ACTION ITEM: Would it be possible to write out each entry below exactly, without the pictures?

[SOURCE RECORDS — start]

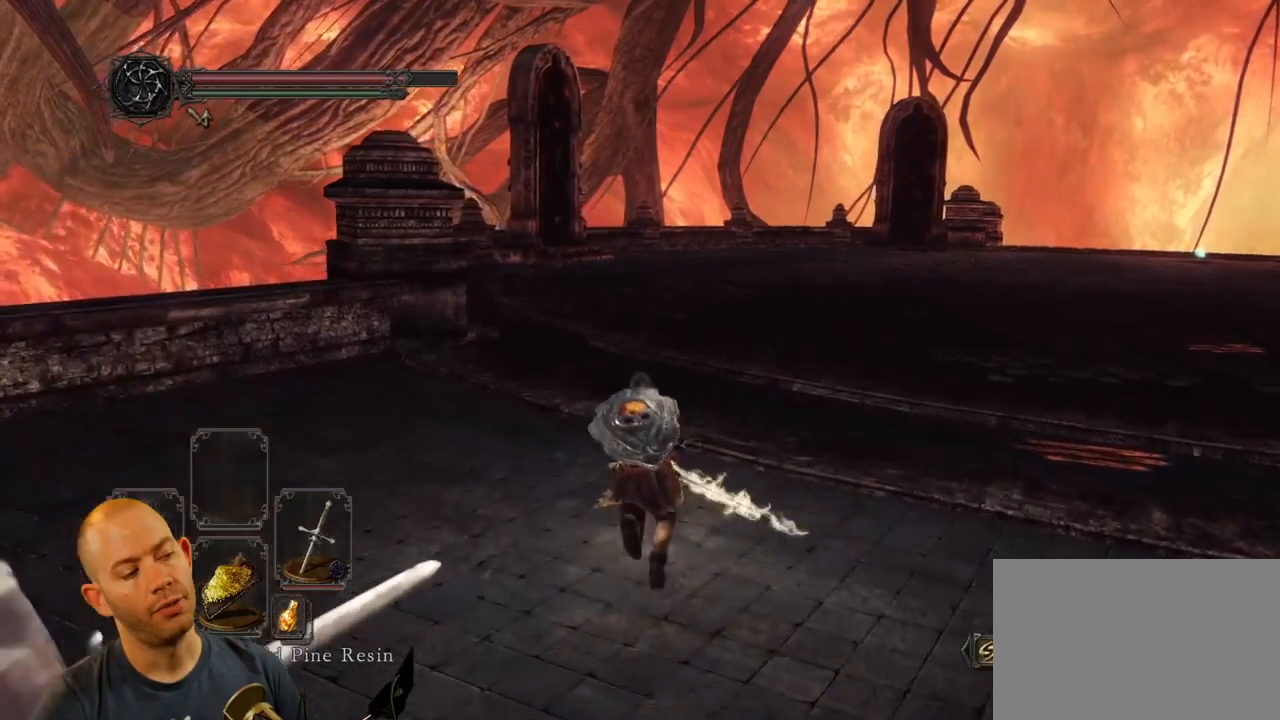
{"buttons": ["CIRCLE"], "left_stick": "up", "right_stick": "center", "events": []}
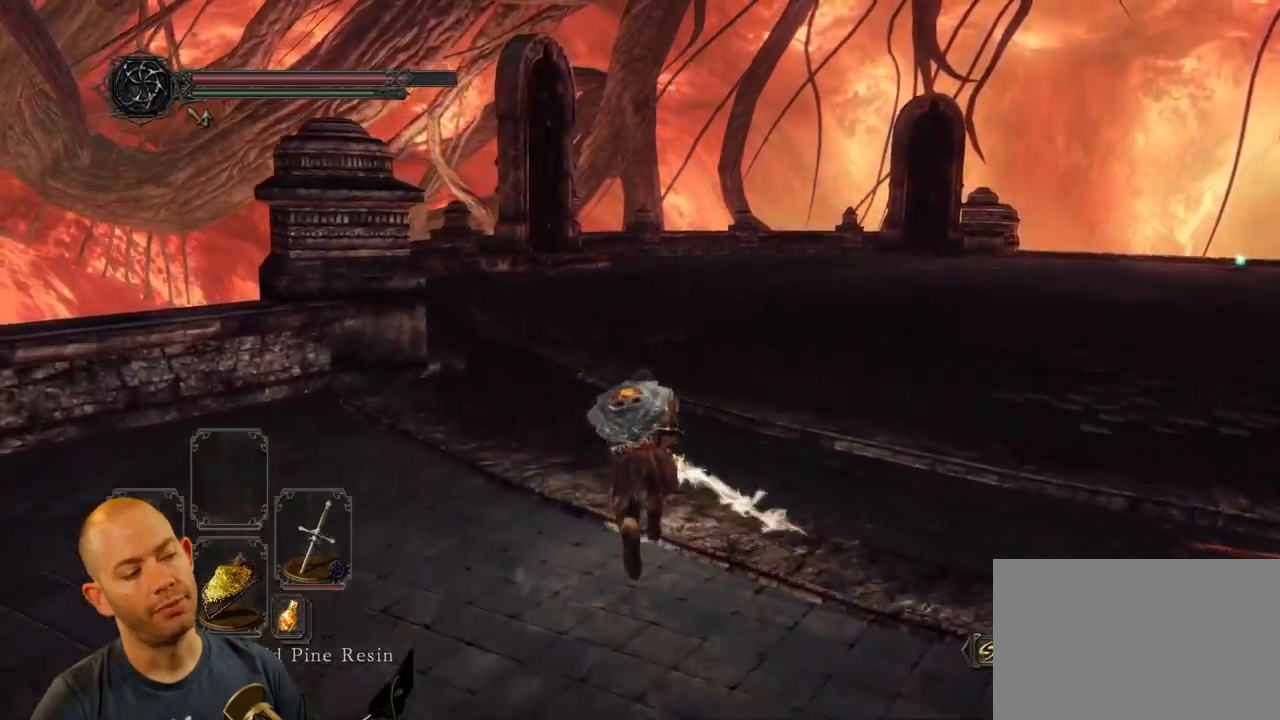
{"buttons": ["CIRCLE"], "left_stick": "up", "right_stick": "center"}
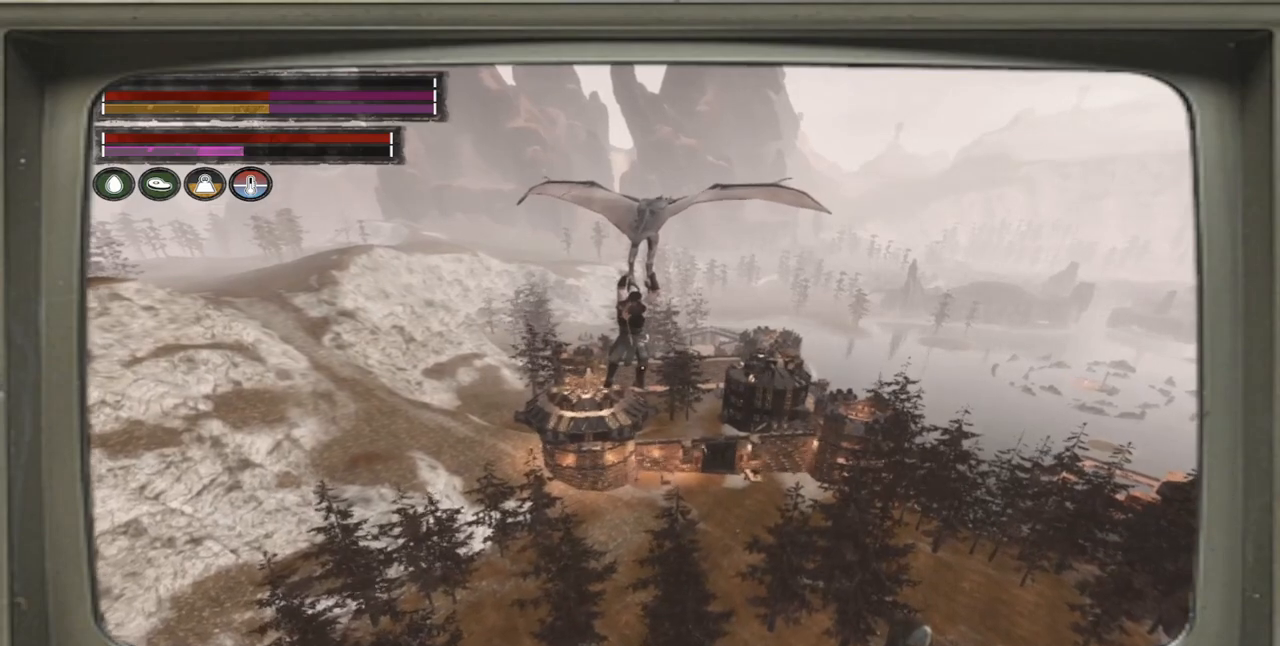
Gameplay with a controller (Xbox layout); each line is a JSON object with the inputs held at the frame after it. "events" lists button and stick changes between this image and that frame as [ms after this image, input, new state], when the widget could be followed in between.
{"buttons": [], "left_stick": "center", "right_stick": "right", "events": [[50, "right_stick", "right"]]}
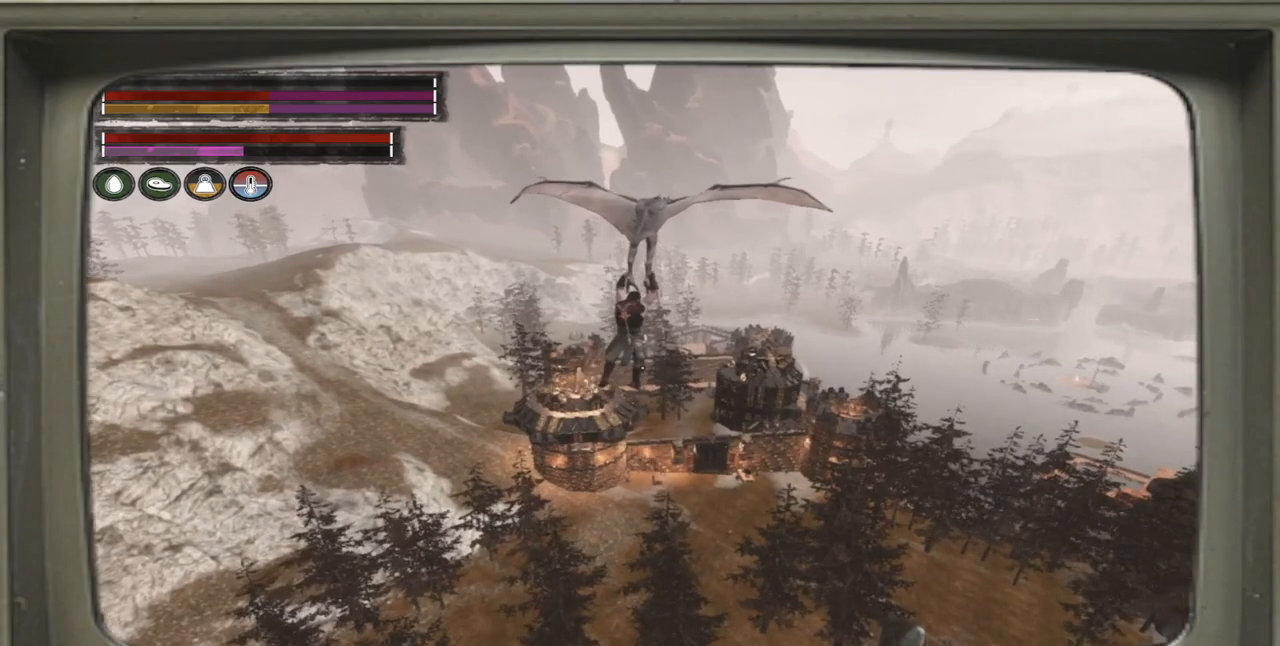
{"buttons": [], "left_stick": "center", "right_stick": "right", "events": []}
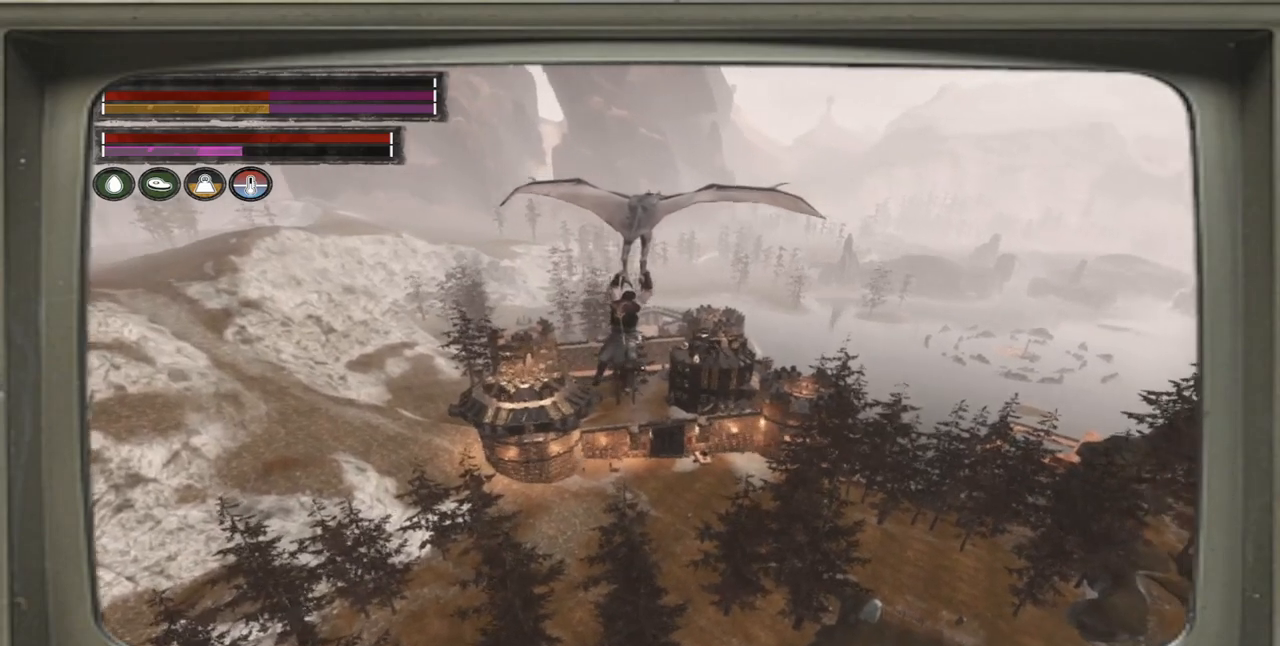
{"buttons": [], "left_stick": "center", "right_stick": "right", "events": []}
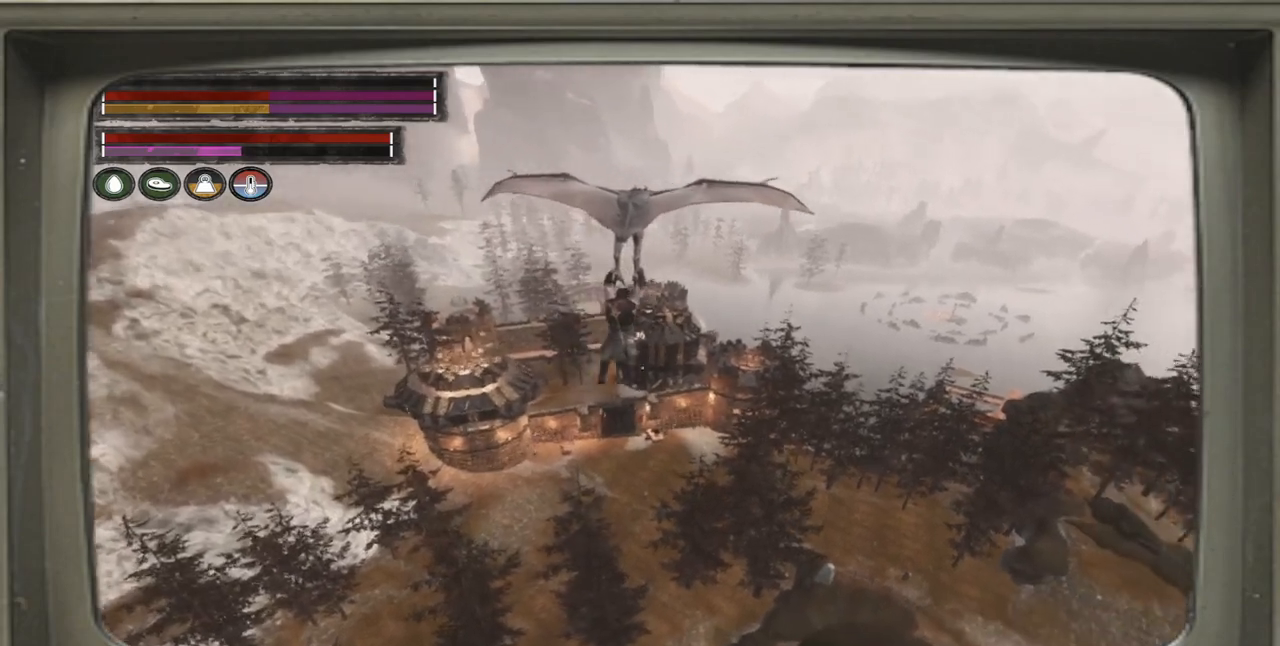
{"buttons": [], "left_stick": "center", "right_stick": "right", "events": []}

[SOURCE RECORDS — finish]

ANSWER TO THIS EXERCISE:
{"buttons": ["CIRCLE"], "left_stick": "up", "right_stick": "center", "events": []}
{"buttons": ["CIRCLE"], "left_stick": "up", "right_stick": "center"}
Gameplay with a controller (Xbox layout); each line is a JSON object with the inputs held at the frame after it. "events" lists button and stick changes between this image and that frame as [ms after this image, input, new state], when the widget could be followed in between.
{"buttons": [], "left_stick": "center", "right_stick": "right", "events": [[50, "right_stick", "right"]]}
{"buttons": [], "left_stick": "center", "right_stick": "right", "events": []}
{"buttons": [], "left_stick": "center", "right_stick": "right", "events": []}
{"buttons": [], "left_stick": "center", "right_stick": "right", "events": []}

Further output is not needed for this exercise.